§ **Apply what you read**:
1. In the article on the Zatuliveter deportation hearing, set down the part that opens with the words containing "The alleged spy" and closes with "behind closed doors.", word for word.
2. Answer these questions from the article on the Zatuliveter deportation hearing:
(a) Which comedy character did Tim Owen liken the spooks to?
(b) How old is Ms Zatuliveter?
(c) At which airport was she detained in August 2010?

Tim Owen QC criticised the Security Service for the way it investigated the former parliamentary researcher, who worked for and had an affair with Liberal Democrat Mike Hancock.

Insisting there was no evidence against his client, he likened the spooks to Clouseau, the comedy Pink Panther character, rather than John Le Carré's spymaster.

Mr Owen called the investigation a "witch hunt" and "amateurish, poorly researched, incoherent, single-minded, misleading and, at times, frankly desperate".

He also attacked the inexperience of some of the agents assigned to the case, one of whom accepted she was "pretty green" and was learning "on the job".

Mr Owen was speaking on the final day of a hearing of the Special Immigration Appeals Commission (Siac) which will rule whether Zatuliveter should be deported.

Ms Zatuliveter, 26, met the Liberal Democrat MP for Portsmouth South in April 2006. The pair later began an affair. The Siac commission heard yesterday that she wrote in her diary like a "love-struck teenager", and made entries of a "highly personal nature".

She denies the Government's accusation that she is a member of Russian intelligence and was intentionally used to target and seduce Hancock, who sat on the Commons Defence Select Committee and chaired the All Party Parliamentary Group on Russia. She also denies that the diary entries are faked to lend her story credibility. Dates, travel details and information in the diary about her relationship look "entirely plausible", said the judge, Mr Justice Mitting.

The alleged spy was initially interviewed by MI5 in autumn 2009. In August 2010 she was detained at Gatwick Airport as she flew back from Croatia and interviewed by the Security Service.She was arrested in December last year and served with a deportation order.

Mr Owen said there was "not a jot" of evidence against her.

Siac hearings are unusual in that for large periods they are held in secret with neither Zatuliveter nor her lawyers allowed inside. Instead, a specially vetted adviser represents her but the official cannot relay details of the proceedings to her team. It is not known what evidence – if any – is being presented behind closed doors.

§ **The data**:
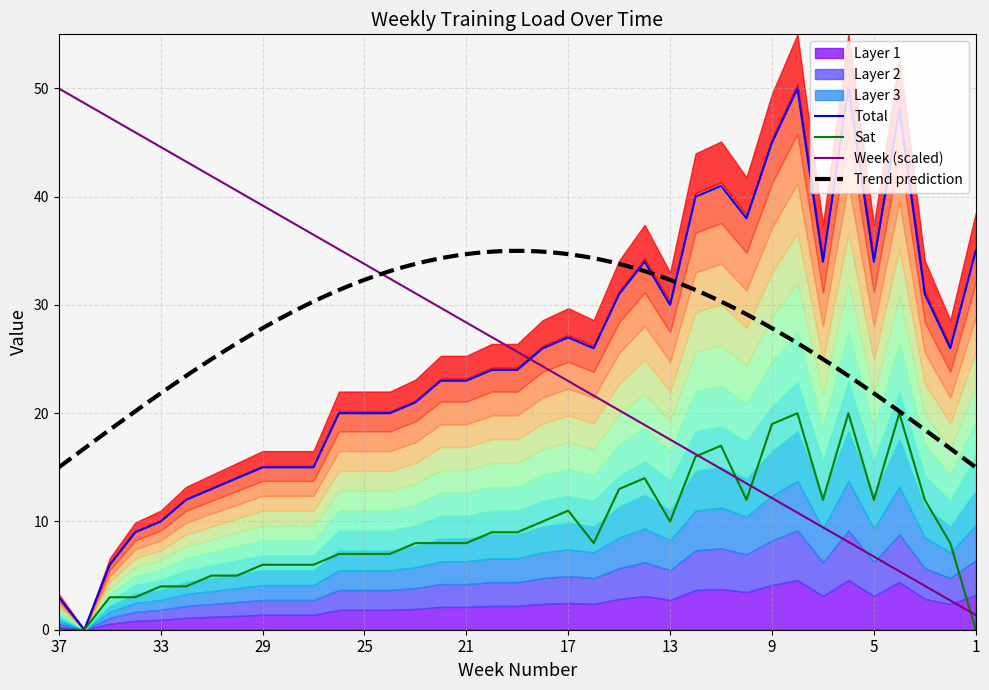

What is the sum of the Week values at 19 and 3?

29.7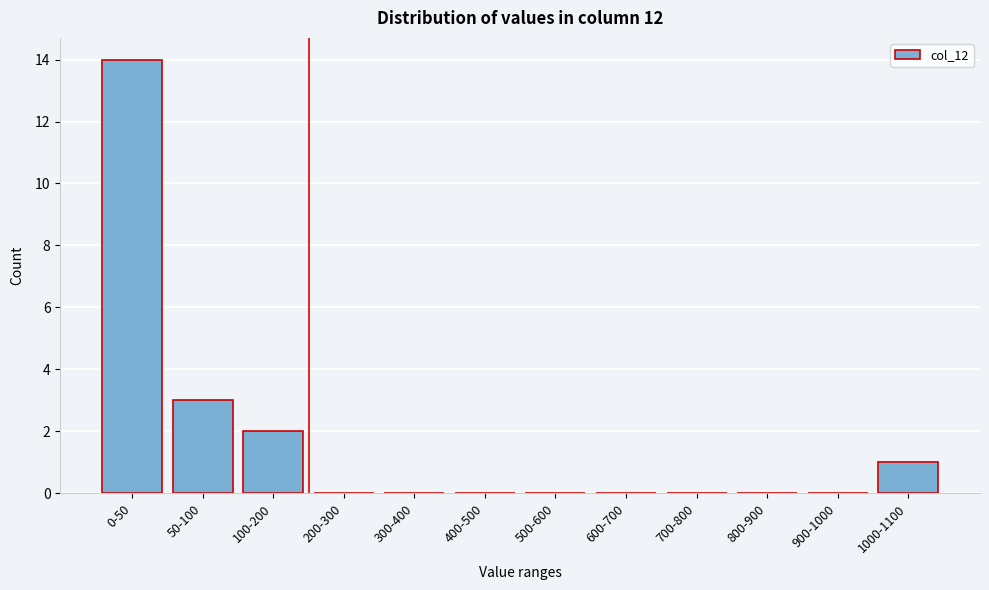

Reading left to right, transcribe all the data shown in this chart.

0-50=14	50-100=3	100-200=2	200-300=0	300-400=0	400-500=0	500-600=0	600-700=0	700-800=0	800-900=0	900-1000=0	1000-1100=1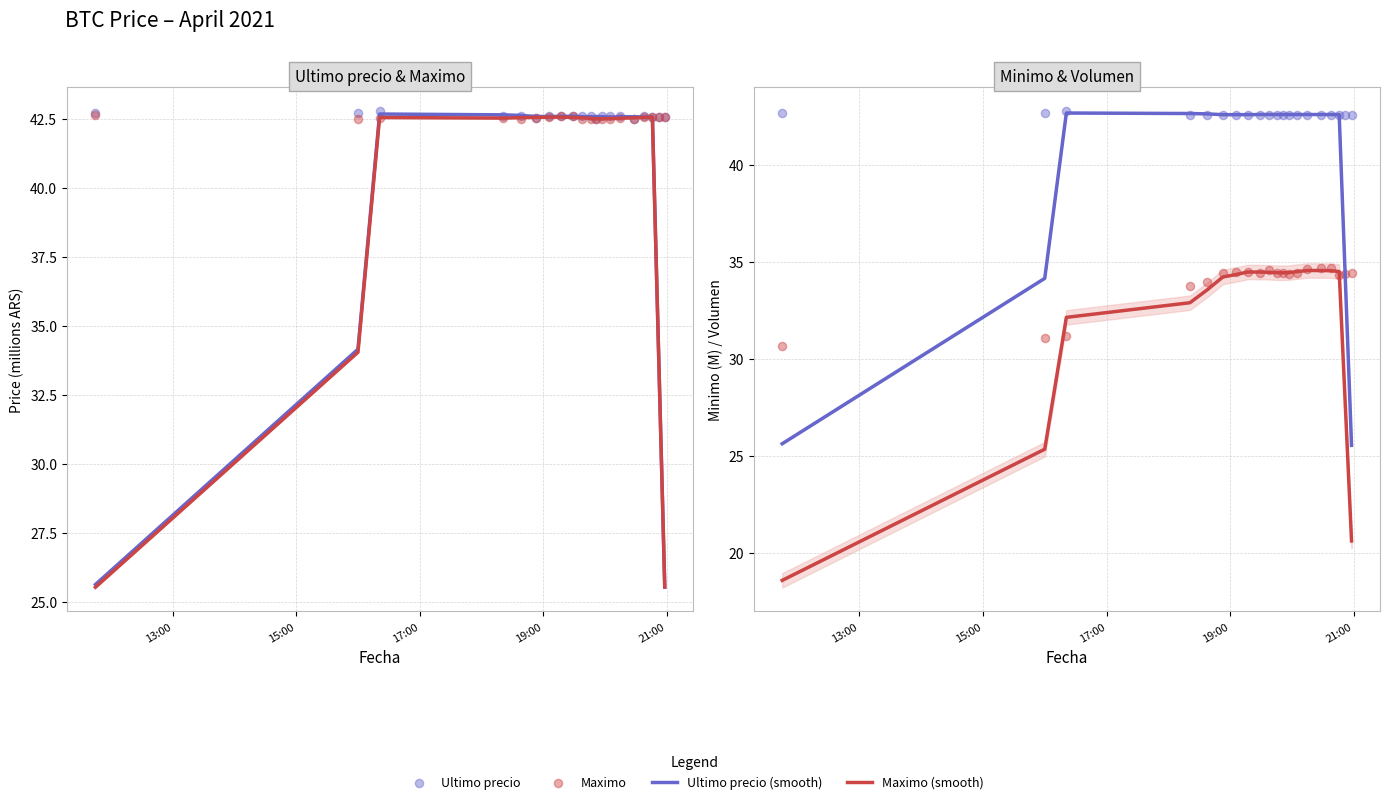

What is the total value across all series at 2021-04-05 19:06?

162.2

* * *

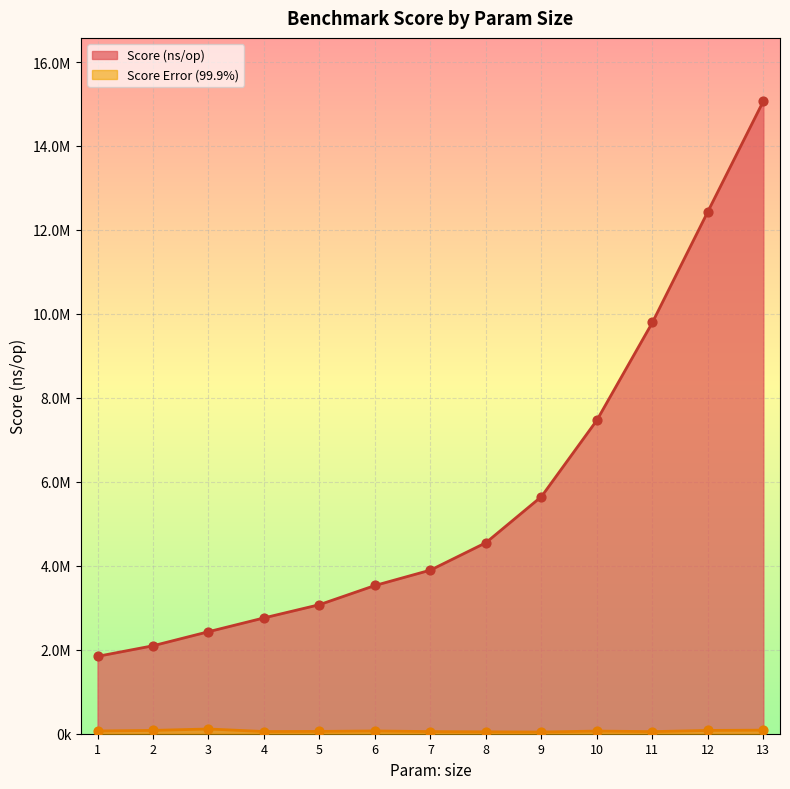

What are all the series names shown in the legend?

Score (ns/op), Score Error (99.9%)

§ **Task solutions**:
1.
The alleged spy was initially interviewed by MI5 in autumn 2009. In August 2010 she was detained at Gatwick Airport as she flew back from Croatia and interviewed by the Security Service.She was arrested in December last year and served with a deportation order.

Mr Owen said there was "not a jot" of evidence against her.

Siac hearings are unusual in that for large periods they are held in secret with neither Zatuliveter nor her lawyers allowed inside. Instead, a specially vetted adviser represents her but the official cannot relay details of the proceedings to her team. It is not known what evidence – if any – is being presented behind closed doors.

2.
(a) Clouseau, the comedy Pink Panther character
(b) 26
(c) Gatwick Airport